As I Lay Dying by William Faulkner

As I Lay Dying by William Faulkner
My rating: 1 of 5 stars

A difficult book that I can’t say I enjoyed.
The book is narrated by 15 different characters over 59 chapters. Faulkner writes in a verse somewhere between poetry and riddle, as in:

“We picked on down the row, the woods getting closer and closer and the secret shade, picking on into the secret shade with my sack and Lafe’s sack. Because I said will I or wont I when the sack was half full because I said if the sack is full when we get to the woods it wont be me.”

You can’t actually understand it. I read ever word of the book but I didn’t understand most of it. I had glimpses of understanding, as well as glimpses of greatness, with passages like:

“She prayed for me because she believed I was blind to sin, wanting me to kneel and pray too, because people to whom sin is just a matter of words, to them salvation is just words too.”

I feel this book was done a million times better when it was called The Grapes of Wrath. I feel like Darl and Tom are very similar and both stories, written around the same time, involve a family crossing the American south in a wagon with a dead body.

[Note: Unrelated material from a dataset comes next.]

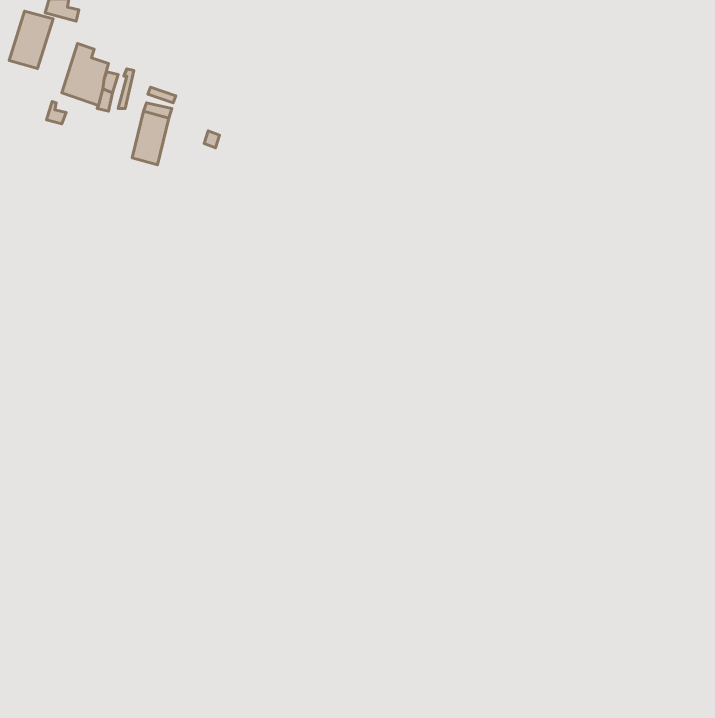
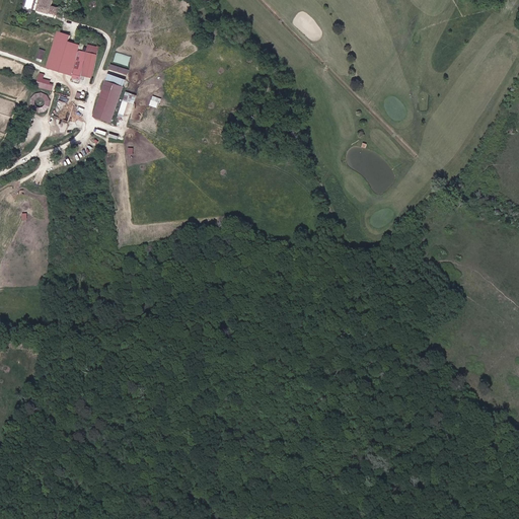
building: [9,11,53,69] -> none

This one was just too confusing. I read the Wikipedia article to understand the story after I finished it and I was amazed at how much I missed. Also the parts I did get, like the abortion mission, were so disjointed as to appear to be part of a separate story. I just can’t get behind this. To me Faulkner’s 4 am stream of consciousness does not deserve to be up there with Steinbeck’s thoughtful and well-researched masterpiece.